Within four years, the McDonoughs, finding it difficult to raise a family with so many stairs and heights, reluctantly decided to move away. Their successors, the Kallmans, purchased the house for $46,000 in 1963 and have made it their home ever since.

kallman todayNearly 40 years have passed, and the home has aged, yet Robert and Ingrid Kallman have faithfully maintained the house throughout that time in pristine, exceptional condition, and with only minor modification. The Philippine mahogany walls remain unblemished and vibrant; and the tiny kitchen, almost impractical by today's standards, is still intact, functional, and a curious throwback to another era.

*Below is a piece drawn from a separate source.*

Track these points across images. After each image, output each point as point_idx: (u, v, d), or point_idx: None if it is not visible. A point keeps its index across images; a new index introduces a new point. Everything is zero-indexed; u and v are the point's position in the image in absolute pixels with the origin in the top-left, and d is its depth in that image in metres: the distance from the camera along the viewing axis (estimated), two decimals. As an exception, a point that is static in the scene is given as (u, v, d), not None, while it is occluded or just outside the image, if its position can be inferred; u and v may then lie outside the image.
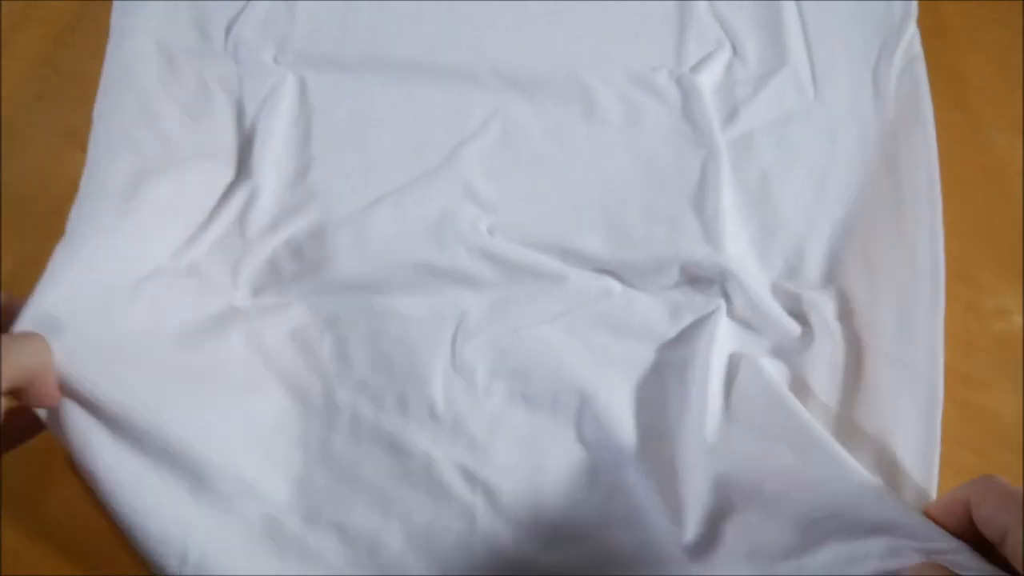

"The only modification I made in the past 40 years," admitted Robert Kallman, a now-retired professor of Stanford's department of radiation oncology, who started at the university in 1956, "was to turn the laundry room downstairs into an extra bedroom, and install a shower in its bathroom. We didn't see any need for anything else."

Inside and out, the Belluschi-Eichler house at Stanford commands a great presence and draws feelings from deep inside. Standing in the midst of its living-dining area, one can not help but be affected by the breathtaking wall of glass and the uplifting lines of the ceiling that reach skyward. "I like its free openness, the whole feeling of the place," Kallman expressed recently. "It's just a 'wonderful feeling' house." He and Ingrid are especially fond of the flower-filled patio -- a feature not found in the San Mateo house -- that Eichler created over the garage, adjoining to the dining room and kitchen.

Even though the home's great architect, the late Pietro Belluschi, never actually set foot inside Eichler's Stanford re-creation, it is certain that he would have agreed with Kallman and felt satisfied with the results -- today a majestic hideaway sheltered by towering pine and eucalyptus trees on the tranquil cul de sac of San Rafael Place.

The 'Life' house design represented only one small piece of Belluschi's 'Life'time of great accomplishments -- among other achievements, he was part of the architectural team responsible for the design of St. Mary's Cathedral in San Francisco -- but it nonetheless moved him enough to put some strong feelings into words.

"The house is compact and economical, still elegant in its simplicity," he wrote, having just completed the original design. "The advantage, especially the feeling of space of the interior, the gracious contact with ground and the exploitation of the spectacular view, are in my opinion most compelling."